## Problem requirements
Rewrite every line of the data items below with "value" swapped for "reading" and everything else left unchanged. Leave the pictures out of your answer.

## Data items

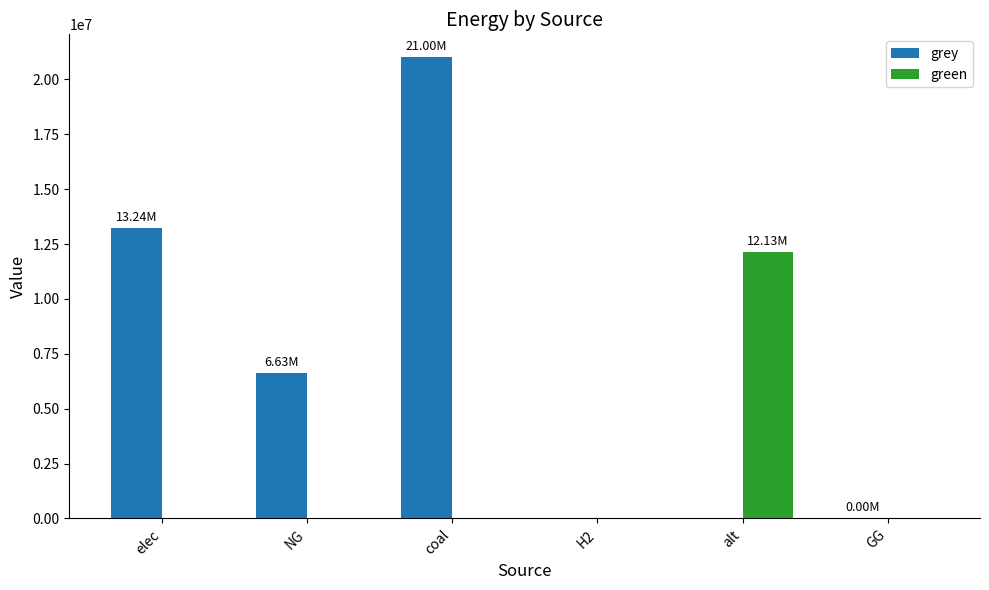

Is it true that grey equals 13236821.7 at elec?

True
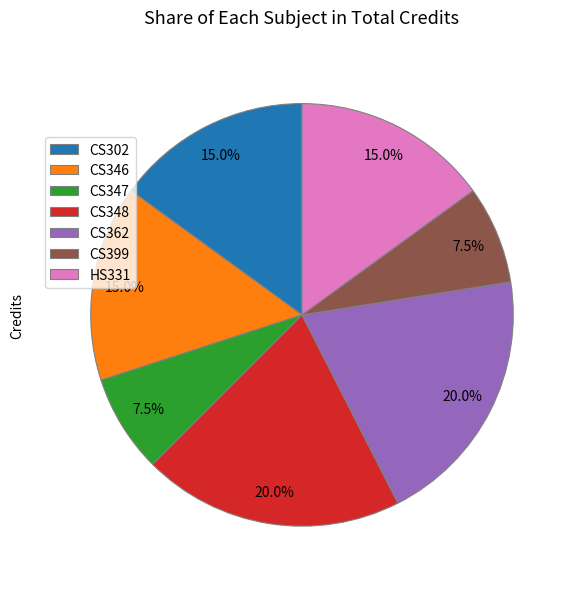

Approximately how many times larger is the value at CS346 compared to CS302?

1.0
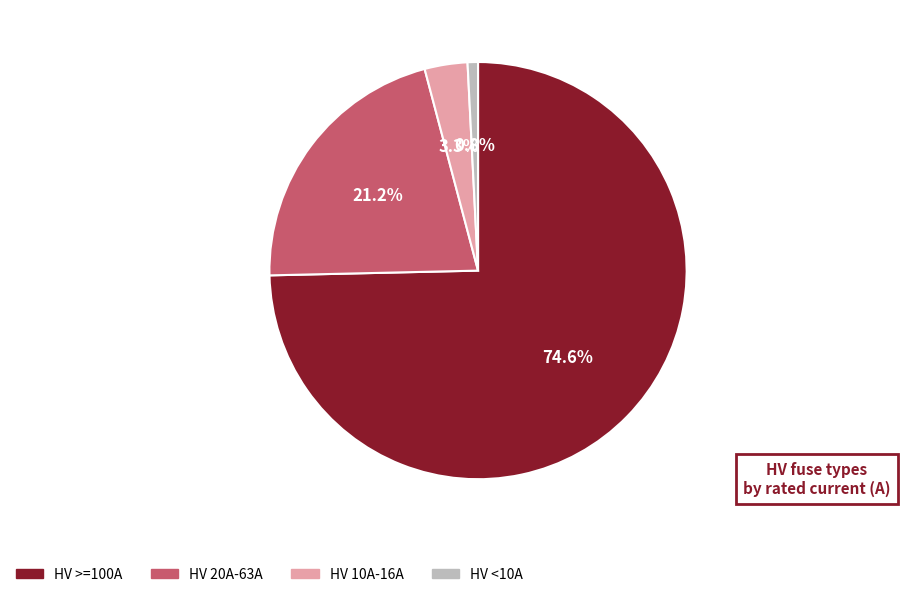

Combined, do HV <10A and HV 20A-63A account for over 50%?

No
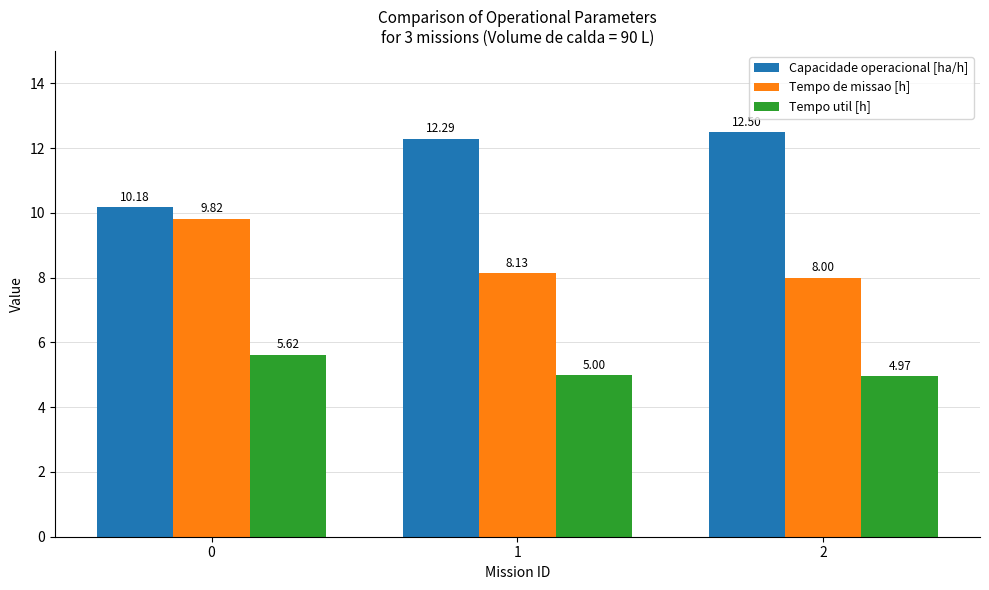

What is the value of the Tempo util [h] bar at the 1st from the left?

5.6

## Reply to the task
Is it true that grey equals 13236821.7 at elec?

True

Approximately how many times larger is the reading at CS346 compared to CS302?

1.0

Combined, do HV <10A and HV 20A-63A account for over 50%?

No

What is the reading of the Tempo util [h] bar at the 1st from the left?

5.6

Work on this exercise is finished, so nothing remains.